Spokespersons for the native peoples realize that the differences between their cosmic visions and those of Europe and the United States are part of an ongoing set of class and ideological conflicts that must be resolved if world peace and ecological balance are to be achieved. They
recognize too that they must overcome divisions in their own ranks and that their struggles necessitate solidarity with other oppressed peoples around the globe. They link up internationally, as in the case of the worldwide 87-nation “Via Campesina” so important in the World Social Forums of this century. Sensitive to the world ecological crisis, the native peoples’ movements conducted the 2008 First Interregional Summit of the Amazon, the region known as “the lungs of the planet.”

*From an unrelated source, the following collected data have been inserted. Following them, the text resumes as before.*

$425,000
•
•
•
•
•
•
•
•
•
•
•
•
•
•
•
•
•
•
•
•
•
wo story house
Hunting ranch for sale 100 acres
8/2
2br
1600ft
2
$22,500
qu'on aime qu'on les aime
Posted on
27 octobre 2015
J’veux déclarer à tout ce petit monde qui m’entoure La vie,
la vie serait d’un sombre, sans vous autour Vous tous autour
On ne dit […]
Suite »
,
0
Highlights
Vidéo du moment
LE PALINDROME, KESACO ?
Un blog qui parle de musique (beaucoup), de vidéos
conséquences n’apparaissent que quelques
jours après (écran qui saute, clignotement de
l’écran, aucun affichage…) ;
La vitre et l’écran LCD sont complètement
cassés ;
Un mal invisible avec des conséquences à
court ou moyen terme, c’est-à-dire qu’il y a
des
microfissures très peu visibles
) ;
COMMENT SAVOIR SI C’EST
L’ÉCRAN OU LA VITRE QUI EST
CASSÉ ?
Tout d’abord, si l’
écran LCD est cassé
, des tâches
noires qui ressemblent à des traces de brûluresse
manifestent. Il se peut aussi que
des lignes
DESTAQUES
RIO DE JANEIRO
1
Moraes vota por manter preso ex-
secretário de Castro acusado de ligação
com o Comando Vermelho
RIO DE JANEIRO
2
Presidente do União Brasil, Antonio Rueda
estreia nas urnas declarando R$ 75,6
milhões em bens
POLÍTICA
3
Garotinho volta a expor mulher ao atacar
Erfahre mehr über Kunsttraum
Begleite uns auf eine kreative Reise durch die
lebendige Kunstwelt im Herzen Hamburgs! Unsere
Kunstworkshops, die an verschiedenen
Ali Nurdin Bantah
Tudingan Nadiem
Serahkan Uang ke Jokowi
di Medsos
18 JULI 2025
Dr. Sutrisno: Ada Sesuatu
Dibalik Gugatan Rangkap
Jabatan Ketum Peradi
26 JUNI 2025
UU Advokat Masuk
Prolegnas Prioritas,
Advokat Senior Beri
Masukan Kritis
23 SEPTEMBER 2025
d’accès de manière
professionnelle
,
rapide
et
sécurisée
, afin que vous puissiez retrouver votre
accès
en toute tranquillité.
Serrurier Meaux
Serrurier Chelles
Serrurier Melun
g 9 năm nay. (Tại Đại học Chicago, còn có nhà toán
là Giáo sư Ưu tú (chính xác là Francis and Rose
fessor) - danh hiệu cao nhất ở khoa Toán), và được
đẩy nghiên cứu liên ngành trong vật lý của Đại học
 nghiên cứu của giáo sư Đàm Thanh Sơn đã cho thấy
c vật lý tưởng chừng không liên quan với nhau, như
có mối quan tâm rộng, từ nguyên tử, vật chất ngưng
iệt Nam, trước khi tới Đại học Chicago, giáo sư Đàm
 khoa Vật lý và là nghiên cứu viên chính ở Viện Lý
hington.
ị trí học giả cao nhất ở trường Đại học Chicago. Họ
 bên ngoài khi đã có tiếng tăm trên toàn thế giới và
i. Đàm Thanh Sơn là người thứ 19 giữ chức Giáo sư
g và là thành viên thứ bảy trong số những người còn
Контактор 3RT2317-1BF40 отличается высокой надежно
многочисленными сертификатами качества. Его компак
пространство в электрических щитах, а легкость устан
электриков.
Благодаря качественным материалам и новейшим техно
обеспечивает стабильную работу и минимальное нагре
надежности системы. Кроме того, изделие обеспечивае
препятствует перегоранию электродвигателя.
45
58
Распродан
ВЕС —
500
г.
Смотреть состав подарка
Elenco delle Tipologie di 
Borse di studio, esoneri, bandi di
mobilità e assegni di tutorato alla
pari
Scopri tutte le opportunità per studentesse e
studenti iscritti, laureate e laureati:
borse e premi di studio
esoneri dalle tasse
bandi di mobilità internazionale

In Bolivia and Ecuador, the native peoples and their supporters are re-founding the State, “democratizing democracy,” and introducing juridical pluralism. They are playing a prominent role in popular campaigns against neo-liberal capitalist globalization and US-European interventionism. Recognized and honored in UN and ILO declarations on indigenous rights, they emphasize human and planetary rights, including the rights of Nature (“Pachamama,” or “Mother Nature,” literally “Mother Universe”). 1
The CIA has often characterized the social movements of the native peoples as a major challenge to US hegemony. Territories they occupy contain 80 percent of Latin America’s biodiversity, several important watersheds, and such valuable resources as petroleum.